# Βιομηχανικά συνδικάτα στις ΗΠΑ, αμερικανικό και γερμανικό μοντέλο



## Costas (Feb 15, 2014)

*Volkswagen Vote is Defeat for Labor in South*
By STEVEN GREENHOUSEFEB. 14, 2014
(ΝΥΤ)
CHATTANOOGA, Tenn. — In a defeat for organized labor in the South, employees at the Volkswagen plant here voted 712 to 626 against joining the United Automobile Workers.

The loss is an especially stinging blow for U.A.W. because Volkswagen did not even oppose the unionization drive. The union’s defeat — in what was one of the most closely watched unionization votes in decades — is expected to slow, perhaps stymie, the union’s long-term plans to organize other auto plants in the South.

A retired local judge, Samuel H. Payne, announced the vote results inside VW’s sprawling plant after officials from the National Labor Relations Board had counted the ballots. In the hours before the votes were tallied, after three days of voting at the assembly plant, both sides were predicting victory.

The vote this week came in a region that is traditionally anti-union, and as a result many said the U.A.W. faced an uphill battle. The union saw the campaign as a vital first step toward expanding in the South, while Republicans and many companies in Tennessee feared that a U.A.W. triumph would hurt the state’s welcoming image for business.

Frank Fischer, chief executive and chairman of Volkswagen Chattanooga, left, and Gary Casteel, a regional director for the United Auto Workers, spoke to the press after the announcement of the vote. Erik Schelzig/Associated Press

Standing outside the Volkswagen plant, Mike Jarvis, a three-year employee who works on the finishing line, said the majority had voted against U.A.W. because they were persuaded the union had hurt Detroit’s automakers.

“Look at what happened to the auto manufacturers in Detroit and how they struggled. They all shared one huge factor: the U.A.W.,” said Mr. Jarvis, who added that he had had bad experiences with other labor unions. “If you look at how the U.A.W’s membership has plunged, that shows they’re doing a lot wrong.”

The U.A.W. lost the unionization campaign even though it took place with one highly unusual — and highly favorable — circumstance. Unlike most American companies, Volkswagen pledged to remain neutral, in some ways offering quiet support to the union.

Nevertheless, Republican politicians in Tennessee as well as some outside conservative groups made sure that the plant’s nearly 1,600 workers heard plenty of anti-union arguments.

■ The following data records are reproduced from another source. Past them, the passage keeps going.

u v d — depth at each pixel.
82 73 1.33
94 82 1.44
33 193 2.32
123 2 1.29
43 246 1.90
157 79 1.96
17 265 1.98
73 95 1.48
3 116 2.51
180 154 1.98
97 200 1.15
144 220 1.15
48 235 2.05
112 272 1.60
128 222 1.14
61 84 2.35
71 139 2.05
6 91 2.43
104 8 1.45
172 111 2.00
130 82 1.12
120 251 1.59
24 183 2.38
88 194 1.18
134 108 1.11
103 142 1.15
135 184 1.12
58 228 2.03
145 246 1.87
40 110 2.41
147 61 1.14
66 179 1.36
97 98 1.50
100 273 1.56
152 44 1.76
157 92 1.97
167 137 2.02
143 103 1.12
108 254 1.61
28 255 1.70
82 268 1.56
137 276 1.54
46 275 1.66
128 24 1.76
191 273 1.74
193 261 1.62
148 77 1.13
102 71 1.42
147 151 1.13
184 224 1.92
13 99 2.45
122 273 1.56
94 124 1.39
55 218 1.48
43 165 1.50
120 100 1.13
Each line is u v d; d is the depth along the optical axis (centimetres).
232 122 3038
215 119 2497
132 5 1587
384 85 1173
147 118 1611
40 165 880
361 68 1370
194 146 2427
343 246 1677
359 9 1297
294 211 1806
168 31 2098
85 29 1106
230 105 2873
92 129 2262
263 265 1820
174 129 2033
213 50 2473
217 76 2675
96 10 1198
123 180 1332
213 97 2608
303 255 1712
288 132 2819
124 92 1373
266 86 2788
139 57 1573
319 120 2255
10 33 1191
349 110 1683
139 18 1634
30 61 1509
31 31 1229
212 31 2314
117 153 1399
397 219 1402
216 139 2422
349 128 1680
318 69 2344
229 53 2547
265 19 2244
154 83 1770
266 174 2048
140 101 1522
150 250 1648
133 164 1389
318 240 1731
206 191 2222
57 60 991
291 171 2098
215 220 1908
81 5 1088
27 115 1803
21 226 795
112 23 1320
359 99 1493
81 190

Governor Bill Haslam, a Republican, warned that auto part suppliers would not locate in the Chattanooga area if the plant was unionized, while Senator Bob Corker said Volkswagen executives had told him that the plant would add a new production line, making SUVs, if the workers rejected the U.A.W. In a series of interviews this week, Mr. Corker, a Republican and a former mayor of Chattanooga, asserted that a union victory would make Volkswagen less competitive and hurt workers’ living standards.

To step up the pressure, State Senator Bo Watson, who represents a suburb of Chattanooga, warned that the Republican-controlled legislature was unlikely to approve further subsidies to Volkswagen if the workers embraced the U.A.W., a threat that might discourage the company from expanding.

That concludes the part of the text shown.